Iran General NewsFuture US forces in Iraq don't threaten Iran: Pentagon

Future US forces in Iraq don’t threaten Iran: Pentagon


ImageAFP: US forces which might remain in Iraq in the future after a general drawdown are not meant to be permanent and will not be used to attack Iran, a Pentagon official said Monday.

ImageWASHINGTON (AFP) — US forces which might remain in Iraq in the future after a general drawdown are not meant to be permanent and will not be used to attack Iran, a Pentagon official said Monday.

"US forces in Iraq will not be used for offensive operations against any of Iraq's neighbors," Pentagon spokesman Bryan Whitman said, speaking about the current talks between Washington and Baghdad over an ongoing US military presence in Iraq.
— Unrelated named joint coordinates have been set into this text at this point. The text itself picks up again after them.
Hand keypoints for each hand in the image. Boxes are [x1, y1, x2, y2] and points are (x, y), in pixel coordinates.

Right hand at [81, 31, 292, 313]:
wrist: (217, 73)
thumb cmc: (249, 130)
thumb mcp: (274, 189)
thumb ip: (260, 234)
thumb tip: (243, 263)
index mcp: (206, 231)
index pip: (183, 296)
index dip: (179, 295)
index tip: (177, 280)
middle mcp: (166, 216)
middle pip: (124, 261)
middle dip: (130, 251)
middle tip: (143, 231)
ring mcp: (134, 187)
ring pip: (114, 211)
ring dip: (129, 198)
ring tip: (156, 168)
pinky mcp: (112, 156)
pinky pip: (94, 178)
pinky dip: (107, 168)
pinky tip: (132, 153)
He said that Iraq had asked the US to replace the current, soon-to-expire UN mandate on the US force presence with a bilateral deal."
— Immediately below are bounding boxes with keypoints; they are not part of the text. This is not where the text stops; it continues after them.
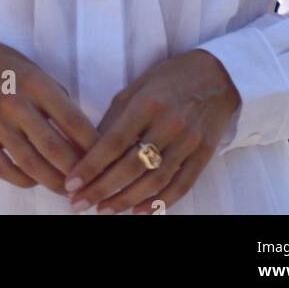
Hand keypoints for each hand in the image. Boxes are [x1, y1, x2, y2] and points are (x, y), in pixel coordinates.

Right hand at [0, 39, 99, 195]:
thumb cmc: (6, 66)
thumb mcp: (36, 71)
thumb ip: (56, 100)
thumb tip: (81, 134)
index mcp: (35, 83)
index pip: (72, 120)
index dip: (92, 145)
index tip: (106, 159)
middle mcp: (16, 104)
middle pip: (54, 148)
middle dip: (77, 171)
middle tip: (90, 182)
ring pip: (31, 164)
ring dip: (54, 182)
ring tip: (68, 191)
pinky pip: (4, 169)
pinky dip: (24, 180)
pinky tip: (35, 181)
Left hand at [62, 49, 240, 214]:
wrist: (217, 76)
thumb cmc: (169, 78)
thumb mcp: (137, 87)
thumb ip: (115, 117)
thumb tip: (90, 148)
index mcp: (147, 102)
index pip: (114, 141)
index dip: (91, 166)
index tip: (72, 184)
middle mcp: (169, 123)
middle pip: (131, 165)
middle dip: (102, 188)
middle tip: (81, 204)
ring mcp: (189, 140)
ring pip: (154, 180)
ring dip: (126, 199)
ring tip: (105, 209)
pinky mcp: (204, 154)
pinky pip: (181, 185)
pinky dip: (159, 203)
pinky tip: (138, 211)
"It is the government of Iraq that has expressed its desire that (after) the UN Chapter 7 mandate that expires at the end of the year, that we have other frameworks in place to be able to go forward with a bilateral relationship," Whitman said.

"The US government continues to work with the Iraqi government on an agreement that would provide for this post-Chapter 7 framework."

But, he added, "We are not seeking permanent military bases in Iraq."

Earlier Monday Iranian supreme leader Ayatollah Ali Khamenei warned visiting Iraqi Prime Minister Nuri al-Maliki against signing an agreement with the United States keeping foreign troops in the country beyond 2008.

"The most fundamental problem of Iraq is the presence of the foreign forces," Khamenei told Maliki in comments reported by state television.

"The fact that a foreign element wants to interfere in the affairs of Iraq and dominate the country progressively is the main problem for the development and wellbeing of the Iraqis," Khamenei said.

Iraqi media reports have said the United States is seeking to keep as many as 50 bases indefinitely. US officials have denied having any such plans.

On Sunday, Maliki had sought to reassure Tehran over the planned security pact.

"We will not allow Iraq to become a platform for harming the security of Iran and neighbors," he said.